## PROBLEM DESCRIPTION
Check each line of the listing below for the string "облучателям", and copy the ones that have it.

******

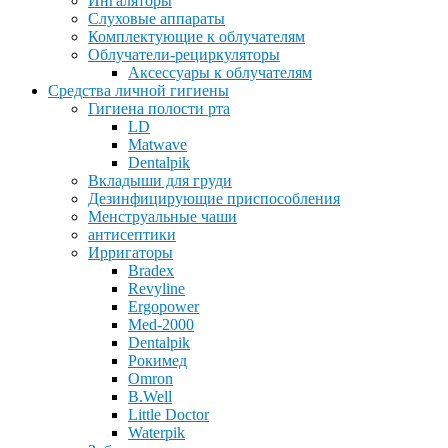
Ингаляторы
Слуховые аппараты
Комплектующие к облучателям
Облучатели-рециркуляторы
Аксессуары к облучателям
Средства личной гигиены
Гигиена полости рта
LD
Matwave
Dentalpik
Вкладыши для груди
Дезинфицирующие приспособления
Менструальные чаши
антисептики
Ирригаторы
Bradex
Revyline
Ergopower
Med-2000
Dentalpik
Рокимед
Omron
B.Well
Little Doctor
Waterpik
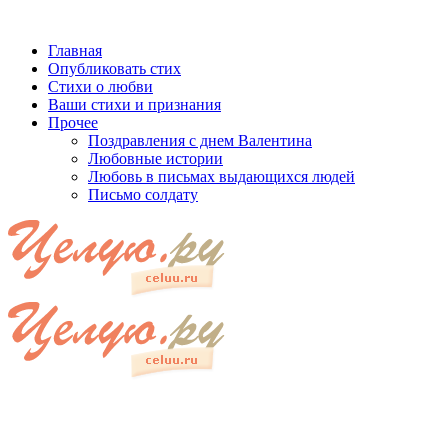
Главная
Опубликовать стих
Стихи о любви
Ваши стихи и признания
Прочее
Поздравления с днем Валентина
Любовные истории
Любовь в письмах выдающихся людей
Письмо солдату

******

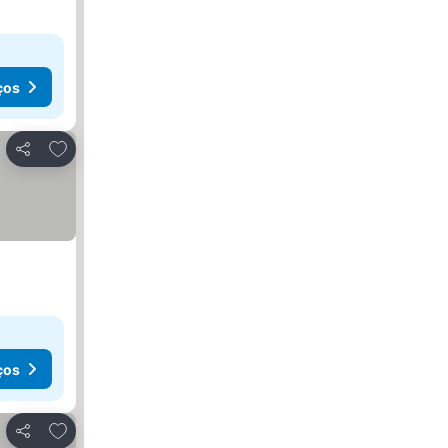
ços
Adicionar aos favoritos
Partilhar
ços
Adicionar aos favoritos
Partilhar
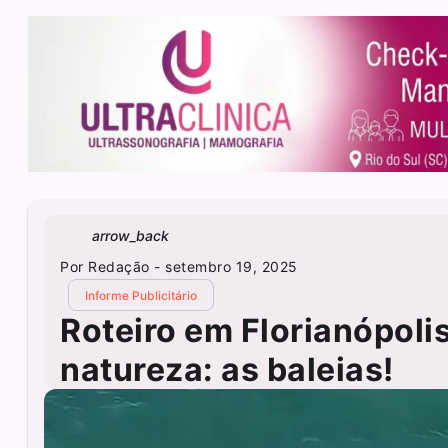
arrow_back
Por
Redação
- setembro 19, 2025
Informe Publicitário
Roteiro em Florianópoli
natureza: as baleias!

******

## ANSWER BOX
Комплектующие к облучателям
Аксессуары к облучателям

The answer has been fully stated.